____ Data to use

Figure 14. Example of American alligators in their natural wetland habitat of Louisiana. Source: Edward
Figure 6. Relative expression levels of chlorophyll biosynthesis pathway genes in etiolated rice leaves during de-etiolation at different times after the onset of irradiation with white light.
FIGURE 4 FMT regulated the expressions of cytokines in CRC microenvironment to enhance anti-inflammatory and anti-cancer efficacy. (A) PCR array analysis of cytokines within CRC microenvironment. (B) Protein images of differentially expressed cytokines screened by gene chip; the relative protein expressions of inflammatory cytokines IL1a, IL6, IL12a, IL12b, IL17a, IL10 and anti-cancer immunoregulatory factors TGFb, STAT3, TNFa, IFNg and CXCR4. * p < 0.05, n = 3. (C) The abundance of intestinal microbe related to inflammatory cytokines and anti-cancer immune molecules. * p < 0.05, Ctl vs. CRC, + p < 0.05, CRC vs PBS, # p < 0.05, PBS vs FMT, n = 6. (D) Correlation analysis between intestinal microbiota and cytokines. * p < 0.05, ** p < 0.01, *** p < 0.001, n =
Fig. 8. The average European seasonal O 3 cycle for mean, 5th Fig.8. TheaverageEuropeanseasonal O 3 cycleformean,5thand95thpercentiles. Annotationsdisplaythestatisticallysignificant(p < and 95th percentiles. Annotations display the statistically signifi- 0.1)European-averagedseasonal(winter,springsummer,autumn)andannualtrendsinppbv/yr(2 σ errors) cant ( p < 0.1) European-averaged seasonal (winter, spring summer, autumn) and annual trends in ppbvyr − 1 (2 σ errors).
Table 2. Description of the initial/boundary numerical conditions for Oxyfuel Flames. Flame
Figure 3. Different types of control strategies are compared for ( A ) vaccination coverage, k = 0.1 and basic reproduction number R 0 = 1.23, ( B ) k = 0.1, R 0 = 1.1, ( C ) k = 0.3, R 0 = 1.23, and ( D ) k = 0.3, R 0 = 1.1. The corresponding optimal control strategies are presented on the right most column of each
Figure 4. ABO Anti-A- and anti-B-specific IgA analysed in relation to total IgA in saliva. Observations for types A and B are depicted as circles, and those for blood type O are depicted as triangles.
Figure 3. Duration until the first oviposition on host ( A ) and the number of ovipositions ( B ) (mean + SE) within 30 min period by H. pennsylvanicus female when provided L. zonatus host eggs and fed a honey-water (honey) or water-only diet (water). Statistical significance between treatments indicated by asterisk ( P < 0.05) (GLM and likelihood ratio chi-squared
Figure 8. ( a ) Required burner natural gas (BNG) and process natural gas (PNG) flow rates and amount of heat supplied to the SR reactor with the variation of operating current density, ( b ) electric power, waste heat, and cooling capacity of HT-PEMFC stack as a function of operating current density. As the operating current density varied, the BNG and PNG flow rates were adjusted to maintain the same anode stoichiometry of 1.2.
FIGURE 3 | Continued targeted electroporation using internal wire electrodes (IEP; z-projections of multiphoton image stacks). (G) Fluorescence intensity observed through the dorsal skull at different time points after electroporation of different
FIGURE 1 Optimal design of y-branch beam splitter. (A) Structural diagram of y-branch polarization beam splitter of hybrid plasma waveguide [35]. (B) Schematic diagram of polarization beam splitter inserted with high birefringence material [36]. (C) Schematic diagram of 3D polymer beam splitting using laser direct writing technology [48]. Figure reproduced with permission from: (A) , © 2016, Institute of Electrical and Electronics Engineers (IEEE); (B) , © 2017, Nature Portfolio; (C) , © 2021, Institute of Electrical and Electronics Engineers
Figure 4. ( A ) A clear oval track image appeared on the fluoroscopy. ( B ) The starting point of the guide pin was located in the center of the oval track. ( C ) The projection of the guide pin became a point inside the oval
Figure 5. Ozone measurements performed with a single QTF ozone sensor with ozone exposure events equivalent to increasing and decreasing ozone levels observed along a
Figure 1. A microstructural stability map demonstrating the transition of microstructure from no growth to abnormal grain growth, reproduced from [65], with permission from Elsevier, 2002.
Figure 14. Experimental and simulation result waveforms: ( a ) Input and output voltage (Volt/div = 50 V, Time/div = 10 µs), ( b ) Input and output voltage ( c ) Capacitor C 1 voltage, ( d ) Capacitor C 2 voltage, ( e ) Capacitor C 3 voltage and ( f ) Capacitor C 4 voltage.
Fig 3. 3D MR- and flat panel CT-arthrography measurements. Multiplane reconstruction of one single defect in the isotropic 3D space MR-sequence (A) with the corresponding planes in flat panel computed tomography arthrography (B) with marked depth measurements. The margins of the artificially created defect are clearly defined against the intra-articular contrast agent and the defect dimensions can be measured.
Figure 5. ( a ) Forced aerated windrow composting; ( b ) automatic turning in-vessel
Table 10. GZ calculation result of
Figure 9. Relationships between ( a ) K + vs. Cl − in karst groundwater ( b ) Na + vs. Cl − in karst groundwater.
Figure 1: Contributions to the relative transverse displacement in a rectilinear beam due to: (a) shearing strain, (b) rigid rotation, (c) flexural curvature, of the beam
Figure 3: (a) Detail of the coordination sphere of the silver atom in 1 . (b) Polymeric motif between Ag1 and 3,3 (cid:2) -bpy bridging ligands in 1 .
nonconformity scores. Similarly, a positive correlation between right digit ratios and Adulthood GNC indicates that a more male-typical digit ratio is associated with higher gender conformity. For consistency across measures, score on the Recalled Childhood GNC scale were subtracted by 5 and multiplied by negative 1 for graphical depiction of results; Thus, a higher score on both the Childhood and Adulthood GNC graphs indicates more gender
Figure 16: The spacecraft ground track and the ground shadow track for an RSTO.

________

Aim of the exercise → Report all lines in the records that include the string "observed".

Result below →
FIGURE 3 | Continued targeted electroporation using internal wire electrodes (IEP; z-projections of multiphoton image stacks). (G) Fluorescence intensity observed through the dorsal skull at different time points after electroporation of different
Figure 5. Ozone measurements performed with a single QTF ozone sensor with ozone exposure events equivalent to increasing and decreasing ozone levels observed along a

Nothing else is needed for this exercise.